In wet milling for corn-based ethanol, there are some extra steps necessary at the beginning of the ethanol process. The major step includes allowing the corn to soak in a mixture of water and sulfurous acid. This helps separate the corn starch from the rest of the material. Once the starch has been separated, the process then becomes very similar to dry milling, and there is no difference in the quality of the ethanol produced.

After the starch is delivered in wet milling, or after the raw material is delivered in dry milling, the ethanol process begins with grinding it into very fine particles. It is then mixed with water to produce a mash. This mash is later cooked to reduce the amount of bacteria present.

Once the mash has been cooked, it is put into the fermenter. There, yeast and microbes are added that will help begin the fermentation process. The microbes feed on the sugar, which produces the alcohol, or ethanol, and carbon dioxide in a process that usually takes at least 50 hours. The carbon dioxide may be released or captured for other processes, depending on how the ethanol plant is set up.

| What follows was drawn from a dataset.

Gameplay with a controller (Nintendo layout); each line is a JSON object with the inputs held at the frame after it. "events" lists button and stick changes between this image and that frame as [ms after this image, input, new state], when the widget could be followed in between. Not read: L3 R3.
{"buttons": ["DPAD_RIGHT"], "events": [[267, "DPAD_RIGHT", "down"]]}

After the ethanol has been produced through the fermentation process, the next step involves distilling the liquid. This part of the ethanol process will make the alcohol content nearly 100%, or 200 proof. At this point, it could also be provided as a very potent alcohol drink, and there have been reports of those working at ethanol plants becoming intoxicated by the product.

Due to the fact that it can be consumed by humans, another step is often added to the ethanol process. This is usually the mixing in of gasoline. Though more gasoline will be added once it reaches its destination, adding just a little — usually 5% — at the plant will render the product unsuitable to be consumed by humans. Doing this avoids subjecting the ethanol to the beverage alcohol tax.